#### AVAILABLE RECORDS

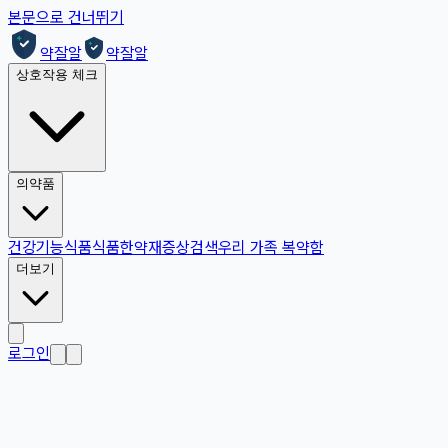
본문으로 건너뛰기
약잘알
약잘알
상호작용 체크
의약품
건강기능식품
식품
한약재
증상검색
우리 가족 복약함
더보기
로그인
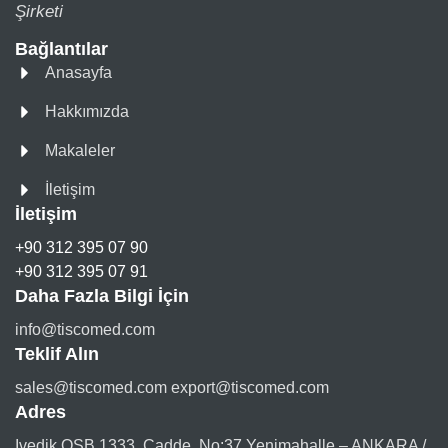
Şirketi
Bağlantılar
Anasayfa
Hakkımızda
Makaleler
İletişim
İletişim
+90 312 395 07 90
+90 312 395 07 91
Daha Fazla Bilgi İçin
info@tiscomed.com
Teklif Alın
sales@tiscomed.com export@tiscomed.com
Adres
Ivedik OSB 1333. Cadde, No:37 Yenimahalle – ANKARA /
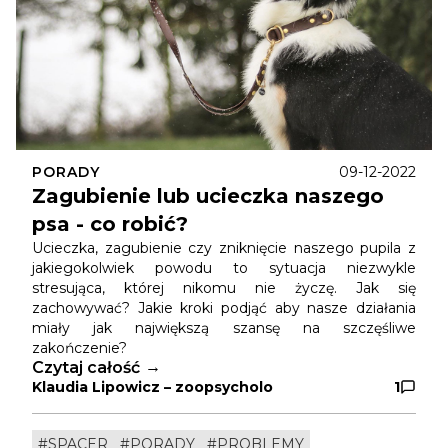
PORADY
09-12-2022
Zagubienie lub ucieczka naszego
psa - co robić?
Ucieczka, zagubienie czy zniknięcie naszego pupila z
jakiegokolwiek powodu to sytuacja niezwykle
stresująca, której nikomu nie życzę. Jak się
zachowywać? Jakie kroki podjąć aby nasze działania
miały jak największą szansę na szczęśliwe
zakończenie?
Czytaj całość
Klaudia Lipowicz – zoopsycholo
1
#SPACER
#PORADY
#PROBLEMY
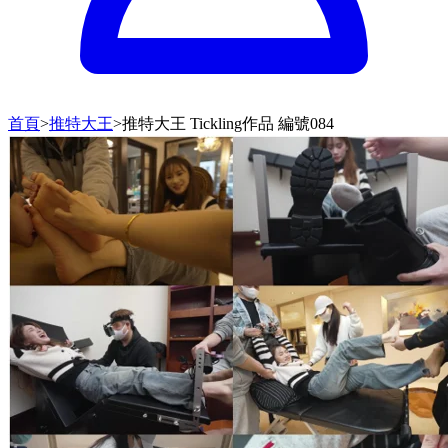
首頁
>
推特大王
>
推特大王 Tickling作品 編號084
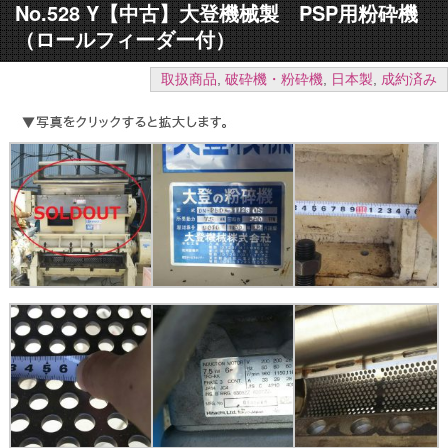
No.528 Y【中古】大登機械製 PSP用粉砕機
（ロールフィーダー付）
取扱商品
,
破砕機・粉砕機
,
日本製
,
成約済み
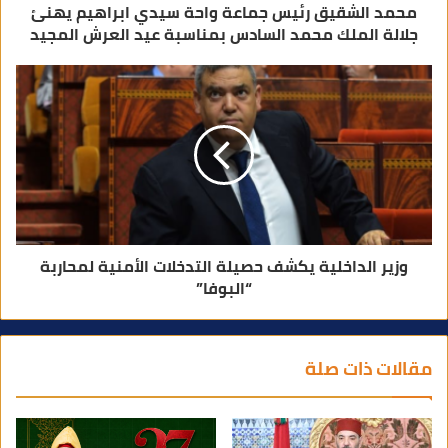
محمد الشقيق رئيس جماعة واحة سيدي ابراهيم يهنئ
جلالة الملك محمد السادس بمناسبة عيد العرش المجيد
وزير الداخلية يكشف حصيلة التدخلات الأمنية لمحاربة
“البوفا”
مقالات ذات صلة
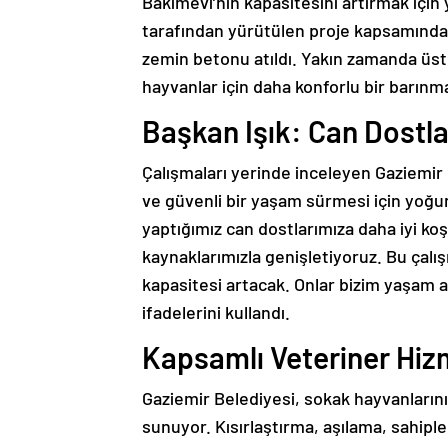
Bakımevi’nin kapasitesini artırmak için 
tarafından yürütülen proje kapsamında
zemin betonu atıldı. Yakın zamanda üst 
hayvanlar için daha konforlu bir barınm
Başkan Işık: Can Dostlar
Çalışmaları yerinde inceleyen Gaziemir 
ve güvenli bir yaşam sürmesi için yoğun 
yaptığımız can dostlarımıza daha iyi k
kaynaklarımızla genişletiyoruz. Bu çal
kapasitesi artacak. Onlar bizim yaşam a
ifadelerini kullandı.
Kapsamlı Veteriner Hiz
Gaziemir Belediyesi, sokak hayvanlarının
sunuyor. Kısırlaştırma, aşılama, sahiple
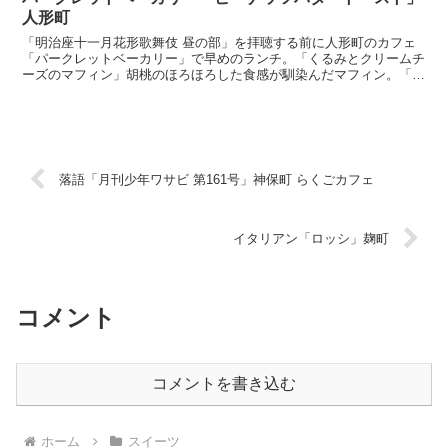
人形町
「明治座十一月花形歌舞伎 昼の部」を拝聴する前に人形町のカフェ
「パークレットベーカリー」で早めのランチ。「くるみとクリームチ
ーズのマフィン」胡桃のほろほろした食感が馴染んだマフィン。「ピ
ーナッツバタートースト」ピーナッツバター、蜂蜜、塩。ピ...
落語「月刊少年ワサビ 第161号」神保町 らくごカフェ
イタリアン「ロッシ」麹町
コメント
コメントを書き込む
ホーム
スイーツ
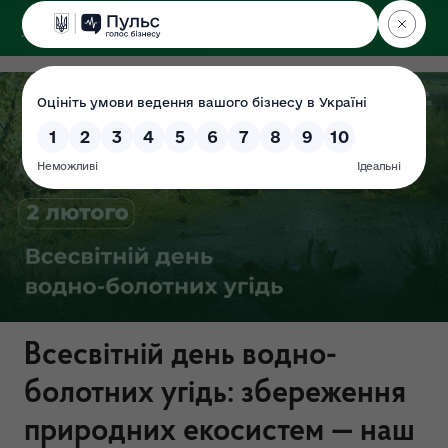
ДЕРЖЕКОІНСПЕКЦІЯ
Всесвітній день водно-
болотних угідь: збереження
природних екосистем — наш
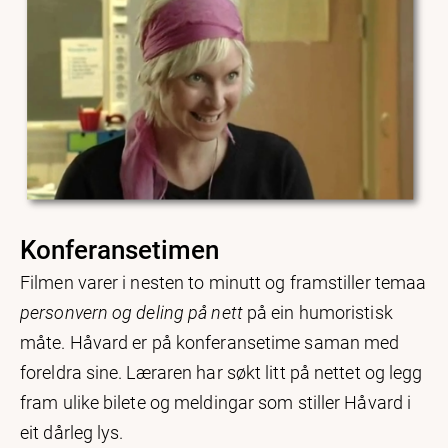
Konferansetimen
Filmen varer i nesten to minutt og framstiller temaa
personvern og deling på nett
på ein humoristisk
måte. Håvard er på konferansetime saman med
foreldra sine. Læraren har søkt litt på nettet og legg
fram ulike bilete og meldingar som stiller Håvard i
eit dårleg lys.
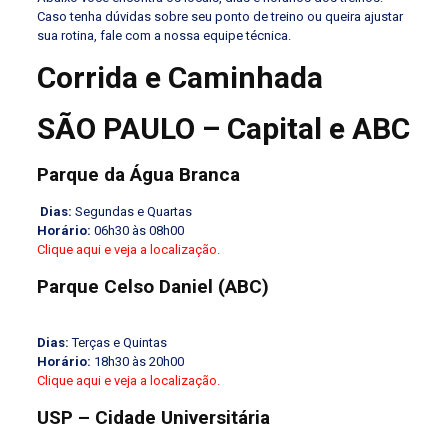
Caso tenha dúvidas sobre seu ponto de treino ou queira ajustar
sua rotina, fale com a nossa equipe técnica.
Corrida e Caminhada
SÃO PAULO – Capital e ABC
Parque da Água Branca
Dias:
Segundas e Quartas
Horário:
06h30 às 08h00
Clique aqui e veja a localização.
Parque Celso Daniel (ABC)
Dias:
Terças e Quintas
Horário:
18h30 às 20h00
Clique aqui e veja a localização.
USP – Cidade Universitária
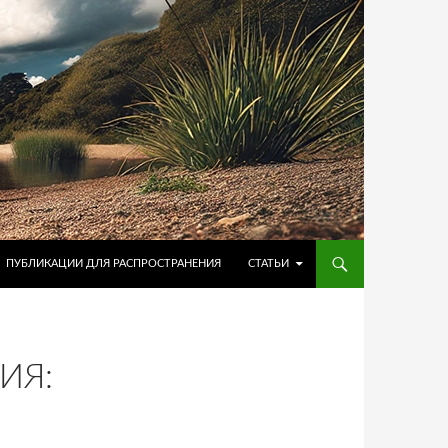
ПУБЛИКАЦИИ ДЛЯ РАСПРОСТРАНЕНИЯ
СТАТЬИ
ИЯ:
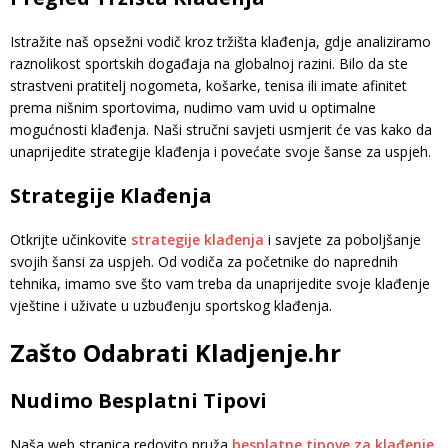
Istražite naš opsežni vodič kroz tržišta klađenja, gdje analiziramo
raznolikost sportskih događaja na globalnoj razini. Bilo da ste
strastveni pratitelj nogometa, košarke, tenisa ili imate afinitet
prema nišnim sportovima, nudimo vam uvid u optimalne
mogućnosti klađenja. Naši stručni savjeti usmjerit će vas kako da
unaprijedite strategije klađenja i povećate svoje šanse za uspjeh.
Strategije Klađenja
Otkrijte učinkovite
strategije klađenja
i savjete za poboljšanje
svojih šansi za uspjeh. Od vodiča za početnike do naprednih
tehnika, imamo sve što vam treba da unaprijedite svoje klađenje
vještine i uživate u uzbuđenju sportskog klađenja.
Zašto Odabrati Kladjenje.hr
Nudimo Besplatni Tipovi
Naša web stranica redovito pruža
besplatne tipove za klađenje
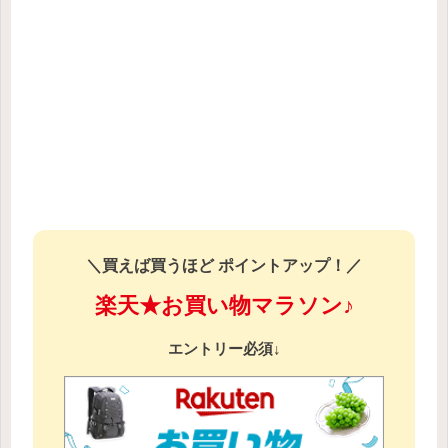
＼買えば買うほど ポイントアップ！／
楽天★お買い物マラソン♪
エントリー必須↓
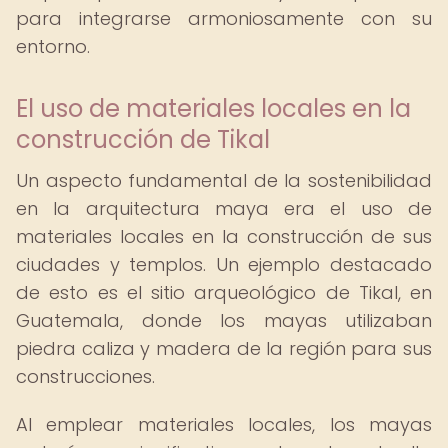
para integrarse armoniosamente con su
entorno.
El uso de materiales locales en la
construcción de Tikal
Un aspecto fundamental de la sostenibilidad
en la arquitectura maya era el uso de
materiales locales en la construcción de sus
ciudades y templos. Un ejemplo destacado
de esto es el sitio arqueológico de Tikal, en
Guatemala, donde los mayas utilizaban
piedra caliza y madera de la región para sus
construcciones.
Al emplear materiales locales, los mayas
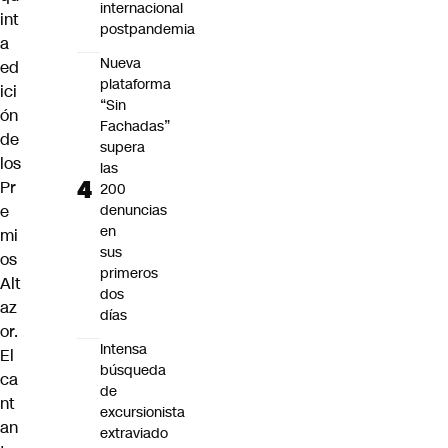
internacional
int
postpandemia
a
Nueva
ed
plataforma
ici
“Sin
ón
Fachadas”
de
supera
los
las
Pr
200
e
denuncias
en
mi
sus
os
primeros
Alt
dos
az
días
or.
Intensa
El
búsqueda
ca
de
nt
excursionista
an
extraviado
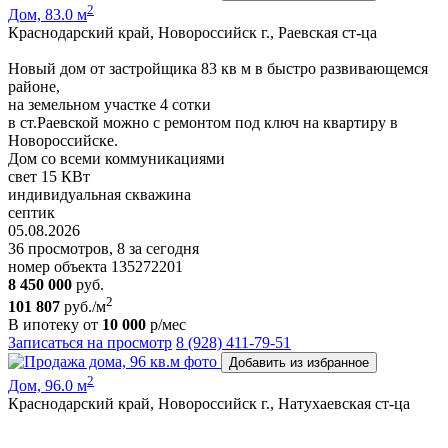
2
Дом, 83.0 м
Краснодарский край, Новороссийск г., Раевская ст-ца
Новый дом от застройщика 83 кв м в быстро развивающемся
районе,
на земельном участке 4 сотки
в ст.Раевской можно с ремонтом под ключ на квартиру в
Новороссийске.
Дом со всеми коммуникациями
свет 15 КВт
индивидуальная скважина
септик
05.08.2026
36 просмотров, 8 за сегодня
номер объекта 135272201
8 450 000
руб.
2
101 807
руб./м
В ипотеку от
10 000
р/мес
Записаться на просмотр
8 (928) 411-79-51
Добавить из избранное
2
Дом, 96.0 м
Краснодарский край, Новороссийск г., Натухаевская ст-ца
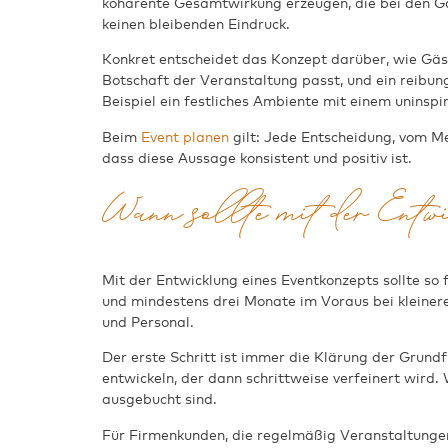
kohärente Gesamtwirkung erzeugen, die bei den Gä
keinen bleibenden Eindruck.
Konkret entscheidet das Konzept darüber, wie Gäs
Botschaft der Veranstaltung passt, und ein reibun
Beispiel ein festliches Ambiente mit einem uninspi
Beim
Event planen
gilt: Jede Entscheidung, vom Me
dass diese Aussage konsistent und positiv ist.
Wann sollte mit der Entwi
Mit der Entwicklung eines Eventkonzepts sollte so
und mindestens drei Monate im Voraus bei kleinere
und Personal.
Der erste Schritt ist immer die Klärung der Grund
entwickeln, der dann schrittweise verfeinert wird.
ausgebucht sind.
Für Firmenkunden, die regelmäßig Veranstaltungen 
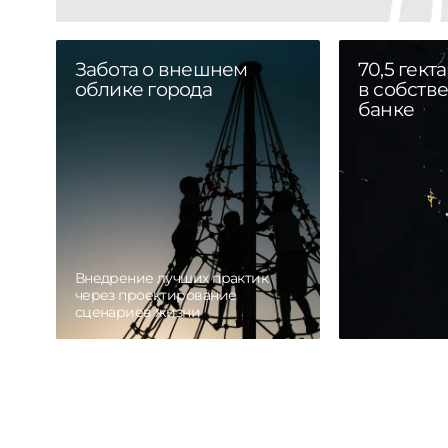
Забота о внешнем
70,5 гект
облике города
в собств
банке
Внедрение лучших практик
через проектирование
сценариев жизни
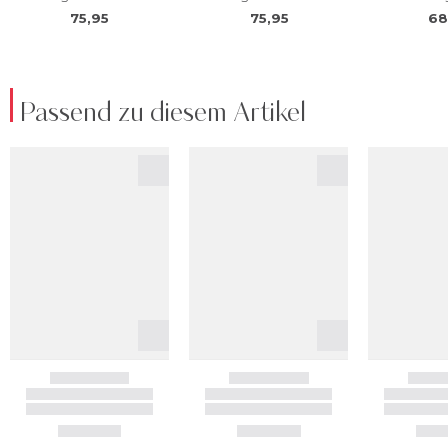
Passend zu diesem Artikel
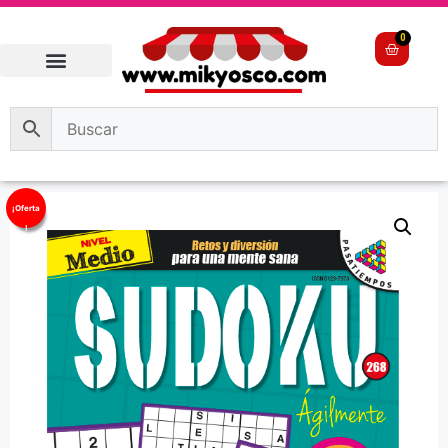
0
¡Oferta
!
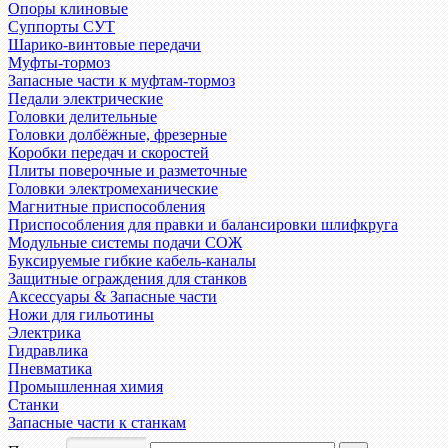
Опоры клиновые
Суппорты СУТ
Шарико-винтовые передачи
Муфты-тормоз
Запасные части к муфтам-тормоз
Педали электрические
Головки делительные
Головки долбёжные, фрезерные
Коробки передач и скоростей
Плиты поверочные и разметочные
Головки электромеханические
Магнитные приспособления
Приспособления для правки и балансировки шлифкруга
Модульные системы подачи СОЖ
Буксируемые гибкие кабель-каналы
Защитные ограждения для станков
Аксессуары & Запасные части
Ножи для гильотины
Электрика
Гидравлика
Пневматика
Промышленная химия
Станки
Запасные части к станкам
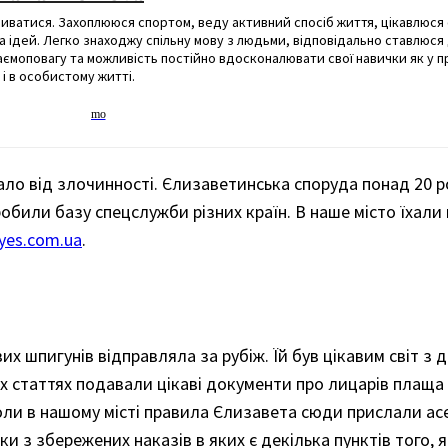
виватися. Захоплююся спортом, веду активний спосіб життя, цікавлюс
а ідей. Легко знаходжу спільну мову з людьми, відповідально ставлюся
взаємоповагу та можливість постійно вдосконалювати свої навички як у 
і в особистому житті.
рпало від злочинності. Єлизаветинська споруда понад 20 р
робили базу спецслужби різних країн. В наше місто їхали
-yes.com.ua
.
их шпигунів відправляла за рубіж. Їй був цікавим світ з
їх статтях подавали цікаві документи про лицарів плаща 
оли в нашому місті правила Єлизавета сюди прислали асе
ізки з збережених наказів в яких є декілька пунктів того,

########

■ TASK DESCRIPTION:
For this exercise, transcribe exactly the part of the records above that opens with the line containing "SÃO PAULO – Capital e ABC" and closes with the one containing "svojih šansi za". Pictures are not part of the copy.

■ SOLUTION TO THE EXERCISE:
SÃO PAULO – Capital e ABC
Parque da Água Branca
Dias:
Segundas e Quartas
Horário:
06h30 às 08h00
Clique aqui e veja a localização.
Parque Celso Daniel (ABC)
Dias:
Terças e Quintas
Horário:
18h30 às 20h00
Clique aqui e veja a localização.
USP – Cidade Universitária
ПУБЛИКАЦИИ ДЛЯ РАСПРОСТРАНЕНИЯ
СТАТЬИ
ИЯ:
Istražite naš opsežni vodič kroz tržišta klađenja, gdje analiziramo
raznolikost sportskih događaja na globalnoj razini. Bilo da ste
strastveni pratitelj nogometa, košarke, tenisa ili imate afinitet
prema nišnim sportovima, nudimo vam uvid u optimalne
mogućnosti klađenja. Naši stručni savjeti usmjerit će vas kako da
unaprijedite strategije klađenja i povećate svoje šanse za uspjeh.
Strategije Klađenja
Otkrijte učinkovite
strategije klađenja
i savjete za poboljšanje
svojih šansi za uspjeh. Od vodiča za početnike do naprednih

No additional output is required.